Several design changes evolved from Oracle's nosedive incident, which underlined the power of their analysis process, believed to be a key reason Oracle was able to make the changes during the Match necessary to catch up to Emirates Team NZ. As previously noted, Oracle were aided by the time handed to the Defender by the bizarre system of changing wind limits adopted for the regatta.
Bob Fisher attended the inquest into Andrew 'Bart' Simpson
in UK, last week. Simpson, a double Olympic medalist, died in the Artemis AC72 break up in san Francisco. Fisher reports in this edition - the reasons why are still officially inconclusive. Maybe running the data from Artemis through the Oracle forensic system would be revealing, if it has not already been done.
As the lights dim on the America's Cup, the interest shifts to the Olympics. Despite all the criticism of the International Sailing Federation, over the format and classes, at least the sailing world does have certainty as to when the next Olympic regatta will take place and what the build up events will be.
With the main round of Qualifying to take place in Santander, Spain, later this year the build up regattas take an increased significance. Thus far, the NZL Sailing Team
have performed well and notched another good win in the Mens Laser class on the weekend at the Delta Lloyd regatta sailed at Medemblik (NED), backed up with a third place from a returning Michael Bullot. We have daily reports from the event in this edition along with the report from Yachting NZ.
The key to New Zealand staying on top of the World sailing scene is Recruitment
Various programs are underway, including the well established Waterwise program and Yachting NZ's Sailing...Have a Go initiated by former CEO Des Brennan, which has taken a new turn at the last two Hutchwilco NZ Boat Shows.

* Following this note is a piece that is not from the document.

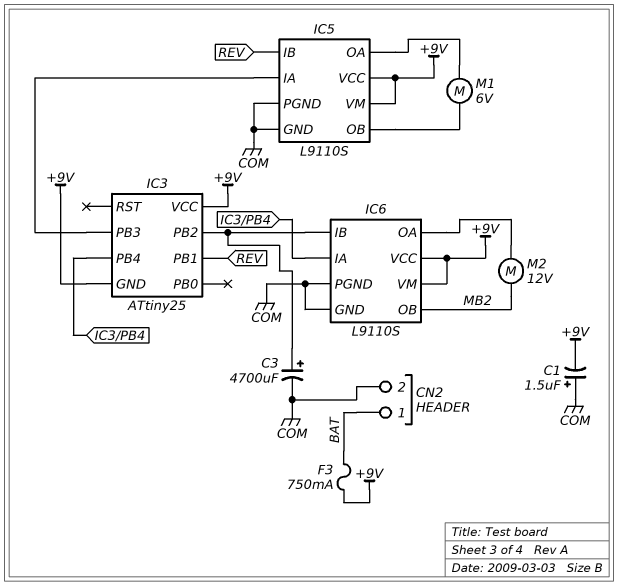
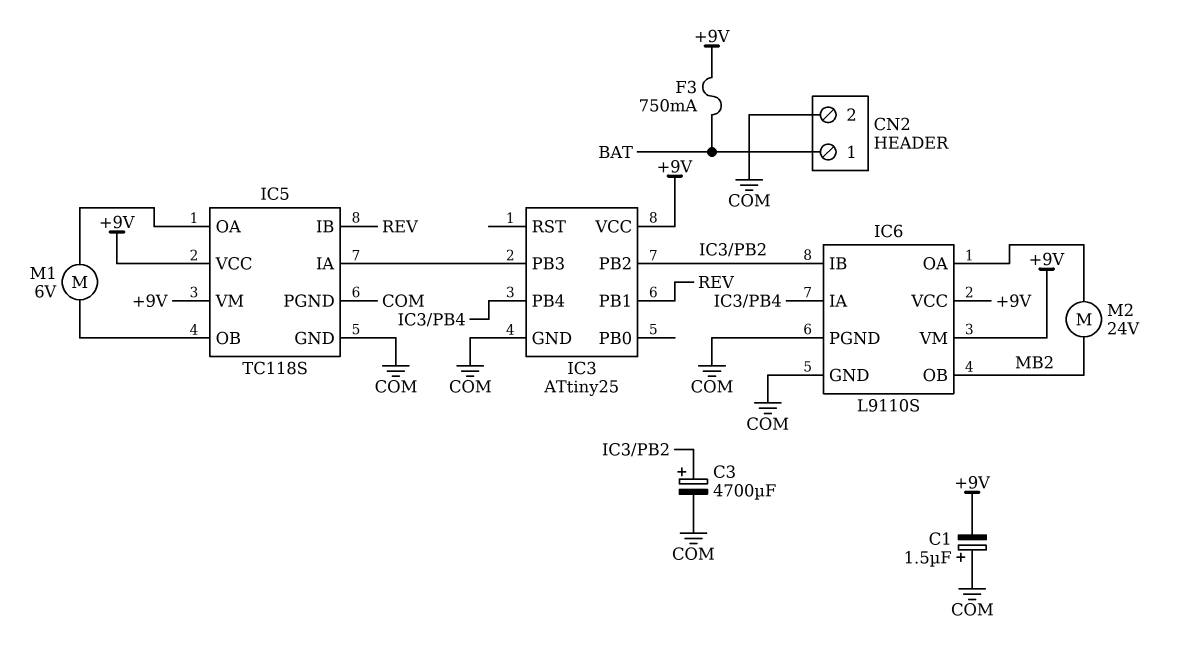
IC3 pin GND: +9V -> COM
IC5: L9110S -> TC118S
M2: motor 12V (IC6/OA, MB2) -> motor 24V (IC6/OA, MB2)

In this edition, we feature an image gallery and two videos of one of the competitions at the just completed show.
The thrust of the recruitment of new sailing talent has to focus on the goal of giving a sailing experience every schoolkid aged between 9-11yrs. Then recruitment systems should pull those sailors who want to continue, into the next stage - which is to sign into a yacht club or school programs.
Like planting an orchard, running these programs do not bear fruit immediately, and it takes about ten years for the talent that has been enticed into sailing to start showing up on the international regatta result sheets.

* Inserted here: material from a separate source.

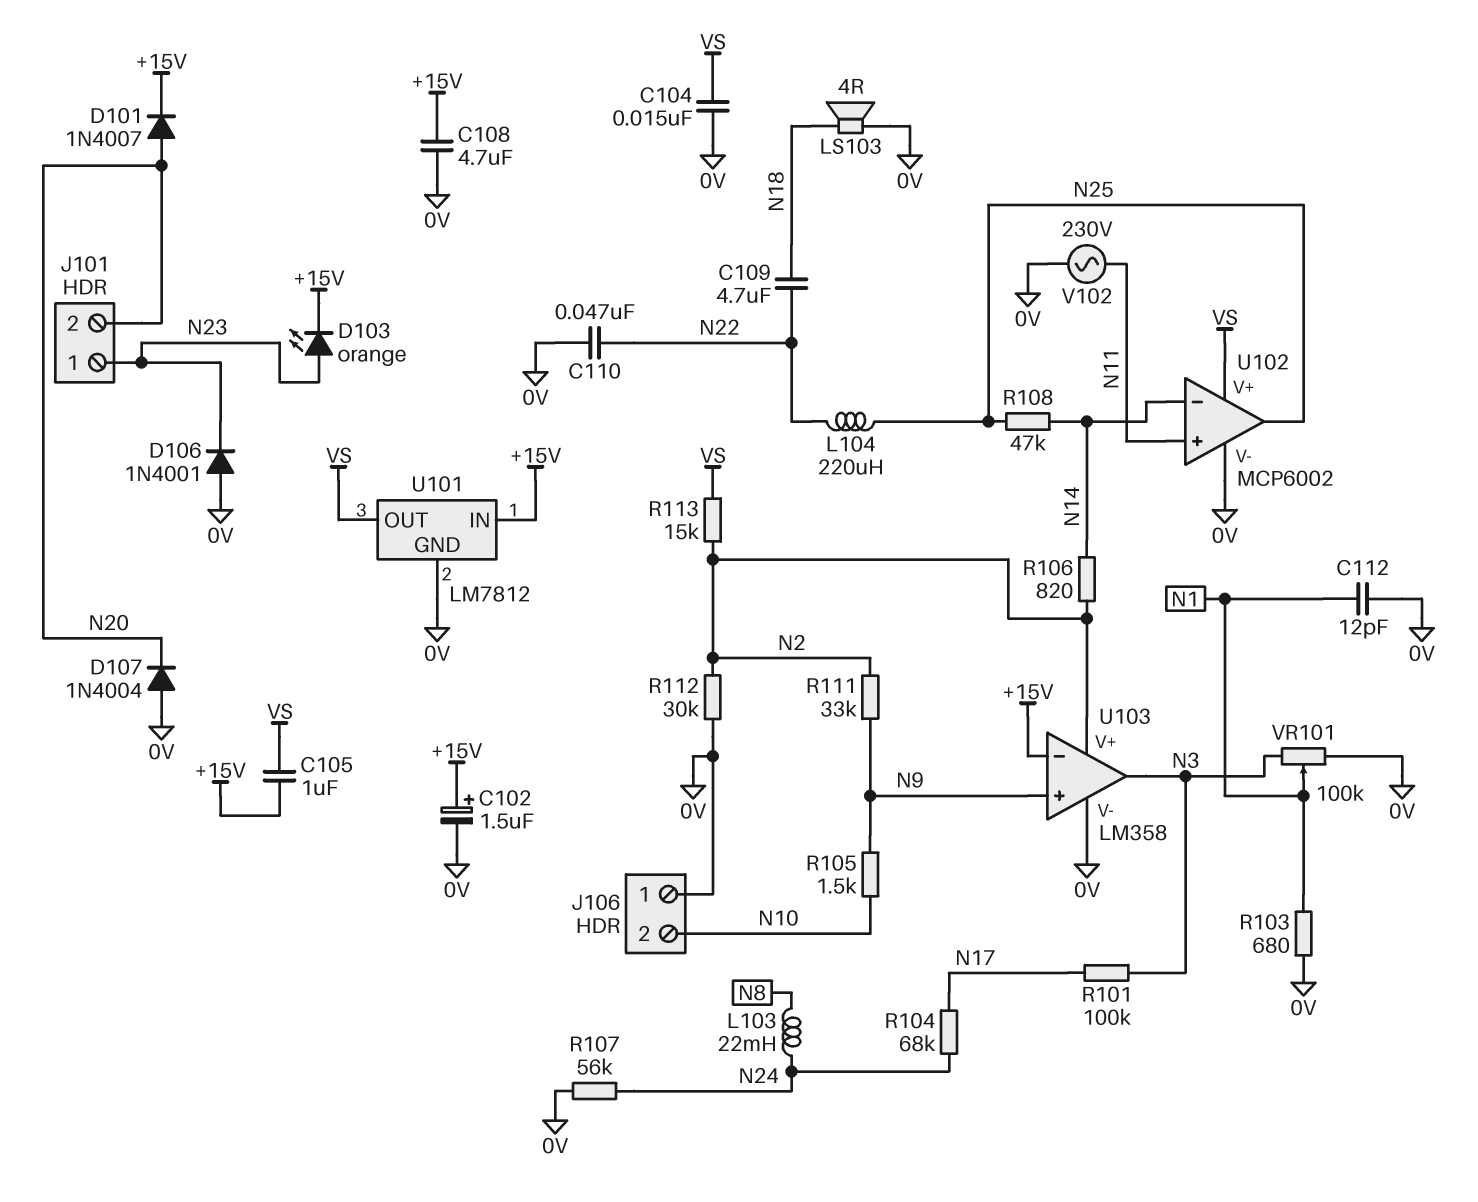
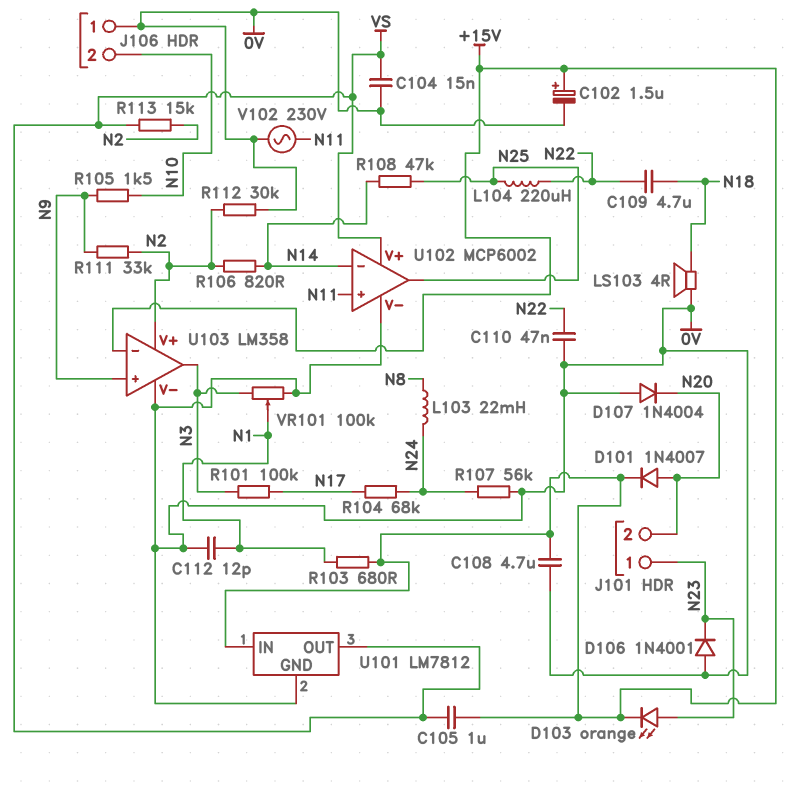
R103: 680 (0V, N1) -> 680 (+15V, N1)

YNZ RSO, Hamish Hey helps out with the North Sails and Harken NZ hoisting game - 2013 Hutchwilco New Zealand Boat Show - on next month - Miranda Powrie Click Here to view large photo
The program that Yachting NZ ran at the Boat Show takes sailing recruitment into a new first level that can be run in a shopping mall - without the need for boats and water. Most kids seem to know what winch-grinding is all about, and the same for spinnaker hoisting and packing. And if they don't have the first idea - then just watch the kid that has gone before them.
Several years ago, Yachting NZ put in place a team of Regional Development Officers, and pumped the Annual Subscription by $10 a head to make some contribution from those already in the sport to the cost. Again that is a long term program which takes a while to bed-in and produce results, but that seems to be happening now.
For sure it the RSO's still have a lot of ground to cover and it is Mission Impossible, and certainly they are not a substitute for club's doing their own recruitment.
Overall the sport seems to have become a lot more mainstream - with those coming into these Have a Go competitions seeming to have some idea of what it sailing is all about - thanks largely to the 'as seen on TV' experience from the America's Cup.